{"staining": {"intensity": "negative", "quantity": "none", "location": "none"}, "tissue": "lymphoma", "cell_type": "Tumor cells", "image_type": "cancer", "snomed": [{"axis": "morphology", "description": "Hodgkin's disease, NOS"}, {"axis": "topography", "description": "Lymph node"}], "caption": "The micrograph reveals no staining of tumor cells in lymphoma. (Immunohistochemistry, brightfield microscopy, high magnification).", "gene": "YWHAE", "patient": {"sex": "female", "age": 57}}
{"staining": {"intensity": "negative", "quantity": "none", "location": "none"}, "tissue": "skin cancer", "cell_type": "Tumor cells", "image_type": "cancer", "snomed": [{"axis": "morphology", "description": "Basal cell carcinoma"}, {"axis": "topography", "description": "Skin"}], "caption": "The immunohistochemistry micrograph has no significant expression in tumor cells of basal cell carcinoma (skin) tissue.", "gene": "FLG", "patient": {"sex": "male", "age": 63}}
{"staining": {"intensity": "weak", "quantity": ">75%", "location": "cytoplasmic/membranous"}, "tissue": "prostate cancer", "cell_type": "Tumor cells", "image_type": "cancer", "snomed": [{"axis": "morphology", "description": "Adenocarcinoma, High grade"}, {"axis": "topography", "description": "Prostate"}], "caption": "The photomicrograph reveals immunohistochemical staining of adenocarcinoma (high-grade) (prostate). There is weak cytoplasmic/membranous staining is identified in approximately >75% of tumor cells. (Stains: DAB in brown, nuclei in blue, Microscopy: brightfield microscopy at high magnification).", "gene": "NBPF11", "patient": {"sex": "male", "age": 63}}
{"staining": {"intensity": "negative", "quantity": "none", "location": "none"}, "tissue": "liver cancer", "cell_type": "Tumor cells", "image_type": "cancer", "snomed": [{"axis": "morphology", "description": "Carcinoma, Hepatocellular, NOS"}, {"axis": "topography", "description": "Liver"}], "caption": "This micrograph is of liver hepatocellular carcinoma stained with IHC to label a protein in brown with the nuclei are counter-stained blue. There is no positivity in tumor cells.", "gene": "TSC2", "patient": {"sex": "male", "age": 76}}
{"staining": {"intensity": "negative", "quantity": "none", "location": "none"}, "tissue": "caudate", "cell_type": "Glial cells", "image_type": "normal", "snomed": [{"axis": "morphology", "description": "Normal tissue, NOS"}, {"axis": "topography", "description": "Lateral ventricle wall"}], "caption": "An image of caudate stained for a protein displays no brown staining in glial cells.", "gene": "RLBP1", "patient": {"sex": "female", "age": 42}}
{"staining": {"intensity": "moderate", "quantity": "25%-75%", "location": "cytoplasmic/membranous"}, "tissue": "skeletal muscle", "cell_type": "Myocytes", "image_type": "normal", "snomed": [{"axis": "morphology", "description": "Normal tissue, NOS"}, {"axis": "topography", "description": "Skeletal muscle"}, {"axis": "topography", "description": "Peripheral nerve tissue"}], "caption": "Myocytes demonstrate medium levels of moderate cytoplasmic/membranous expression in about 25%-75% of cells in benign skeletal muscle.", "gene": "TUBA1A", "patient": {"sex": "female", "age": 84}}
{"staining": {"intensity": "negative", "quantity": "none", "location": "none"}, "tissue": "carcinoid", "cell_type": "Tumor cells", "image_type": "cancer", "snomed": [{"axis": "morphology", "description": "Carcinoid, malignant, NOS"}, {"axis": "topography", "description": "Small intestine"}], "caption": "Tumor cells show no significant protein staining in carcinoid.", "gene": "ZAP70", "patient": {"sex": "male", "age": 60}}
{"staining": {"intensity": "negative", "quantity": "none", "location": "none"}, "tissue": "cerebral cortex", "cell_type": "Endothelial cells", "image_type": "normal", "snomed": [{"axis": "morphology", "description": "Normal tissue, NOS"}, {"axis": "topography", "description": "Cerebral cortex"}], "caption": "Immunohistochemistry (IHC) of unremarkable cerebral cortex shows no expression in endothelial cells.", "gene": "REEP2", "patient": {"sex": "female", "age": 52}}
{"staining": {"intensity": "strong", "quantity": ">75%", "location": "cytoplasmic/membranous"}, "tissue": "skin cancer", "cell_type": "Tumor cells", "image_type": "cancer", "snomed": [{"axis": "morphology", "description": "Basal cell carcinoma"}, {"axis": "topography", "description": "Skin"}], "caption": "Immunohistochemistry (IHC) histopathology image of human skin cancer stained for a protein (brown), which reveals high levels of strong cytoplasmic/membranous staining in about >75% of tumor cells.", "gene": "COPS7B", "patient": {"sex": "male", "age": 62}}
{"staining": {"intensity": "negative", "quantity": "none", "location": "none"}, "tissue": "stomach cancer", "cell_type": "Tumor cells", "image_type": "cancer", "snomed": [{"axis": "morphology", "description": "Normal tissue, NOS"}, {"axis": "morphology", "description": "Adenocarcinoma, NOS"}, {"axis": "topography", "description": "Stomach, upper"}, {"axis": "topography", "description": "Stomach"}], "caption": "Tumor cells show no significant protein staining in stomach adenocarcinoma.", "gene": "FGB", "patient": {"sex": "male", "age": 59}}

---

### PROBLEM REQUIREMENTS
Please repeat the material exactly as it appears above.

### EXERCISE ANSWER
{"staining": {"intensity": "negative", "quantity": "none", "location": "none"}, "tissue": "lymphoma", "cell_type": "Tumor cells", "image_type": "cancer", "snomed": [{"axis": "morphology", "description": "Hodgkin's disease, NOS"}, {"axis": "topography", "description": "Lymph node"}], "caption": "The micrograph reveals no staining of tumor cells in lymphoma. (Immunohistochemistry, brightfield microscopy, high magnification).", "gene": "YWHAE", "patient": {"sex": "female", "age": 57}}
{"staining": {"intensity": "negative", "quantity": "none", "location": "none"}, "tissue": "skin cancer", "cell_type": "Tumor cells", "image_type": "cancer", "snomed": [{"axis": "morphology", "description": "Basal cell carcinoma"}, {"axis": "topography", "description": "Skin"}], "caption": "The immunohistochemistry micrograph has no significant expression in tumor cells of basal cell carcinoma (skin) tissue.", "gene": "FLG", "patient": {"sex": "male", "age": 63}}
{"staining": {"intensity": "weak", "quantity": ">75%", "location": "cytoplasmic/membranous"}, "tissue": "prostate cancer", "cell_type": "Tumor cells", "image_type": "cancer", "snomed": [{"axis": "morphology", "description": "Adenocarcinoma, High grade"}, {"axis": "topography", "description": "Prostate"}], "caption": "The photomicrograph reveals immunohistochemical staining of adenocarcinoma (high-grade) (prostate). There is weak cytoplasmic/membranous staining is identified in approximately >75% of tumor cells. (Stains: DAB in brown, nuclei in blue, Microscopy: brightfield microscopy at high magnification).", "gene": "NBPF11", "patient": {"sex": "male", "age": 63}}
{"staining": {"intensity": "negative", "quantity": "none", "location": "none"}, "tissue": "liver cancer", "cell_type": "Tumor cells", "image_type": "cancer", "snomed": [{"axis": "morphology", "description": "Carcinoma, Hepatocellular, NOS"}, {"axis": "topography", "description": "Liver"}], "caption": "This micrograph is of liver hepatocellular carcinoma stained with IHC to label a protein in brown with the nuclei are counter-stained blue. There is no positivity in tumor cells.", "gene": "TSC2", "patient": {"sex": "male", "age": 76}}
{"staining": {"intensity": "negative", "quantity": "none", "location": "none"}, "tissue": "caudate", "cell_type": "Glial cells", "image_type": "normal", "snomed": [{"axis": "morphology", "description": "Normal tissue, NOS"}, {"axis": "topography", "description": "Lateral ventricle wall"}], "caption": "An image of caudate stained for a protein displays no brown staining in glial cells.", "gene": "RLBP1", "patient": {"sex": "female", "age": 42}}
{"staining": {"intensity": "moderate", "quantity": "25%-75%", "location": "cytoplasmic/membranous"}, "tissue": "skeletal muscle", "cell_type": "Myocytes", "image_type": "normal", "snomed": [{"axis": "morphology", "description": "Normal tissue, NOS"}, {"axis": "topography", "description": "Skeletal muscle"}, {"axis": "topography", "description": "Peripheral nerve tissue"}], "caption": "Myocytes demonstrate medium levels of moderate cytoplasmic/membranous expression in about 25%-75% of cells in benign skeletal muscle.", "gene": "TUBA1A", "patient": {"sex": "female", "age": 84}}
{"staining": {"intensity": "negative", "quantity": "none", "location": "none"}, "tissue": "carcinoid", "cell_type": "Tumor cells", "image_type": "cancer", "snomed": [{"axis": "morphology", "description": "Carcinoid, malignant, NOS"}, {"axis": "topography", "description": "Small intestine"}], "caption": "Tumor cells show no significant protein staining in carcinoid.", "gene": "ZAP70", "patient": {"sex": "male", "age": 60}}
{"staining": {"intensity": "negative", "quantity": "none", "location": "none"}, "tissue": "cerebral cortex", "cell_type": "Endothelial cells", "image_type": "normal", "snomed": [{"axis": "morphology", "description": "Normal tissue, NOS"}, {"axis": "topography", "description": "Cerebral cortex"}], "caption": "Immunohistochemistry (IHC) of unremarkable cerebral cortex shows no expression in endothelial cells.", "gene": "REEP2", "patient": {"sex": "female", "age": 52}}
{"staining": {"intensity": "strong", "quantity": ">75%", "location": "cytoplasmic/membranous"}, "tissue": "skin cancer", "cell_type": "Tumor cells", "image_type": "cancer", "snomed": [{"axis": "morphology", "description": "Basal cell carcinoma"}, {"axis": "topography", "description": "Skin"}], "caption": "Immunohistochemistry (IHC) histopathology image of human skin cancer stained for a protein (brown), which reveals high levels of strong cytoplasmic/membranous staining in about >75% of tumor cells.", "gene": "COPS7B", "patient": {"sex": "male", "age": 62}}
{"staining": {"intensity": "negative", "quantity": "none", "location": "none"}, "tissue": "stomach cancer", "cell_type": "Tumor cells", "image_type": "cancer", "snomed": [{"axis": "morphology", "description": "Normal tissue, NOS"}, {"axis": "morphology", "description": "Adenocarcinoma, NOS"}, {"axis": "topography", "description": "Stomach, upper"}, {"axis": "topography", "description": "Stomach"}], "caption": "Tumor cells show no significant protein staining in stomach adenocarcinoma.", "gene": "FGB", "patient": {"sex": "male", "age": 59}}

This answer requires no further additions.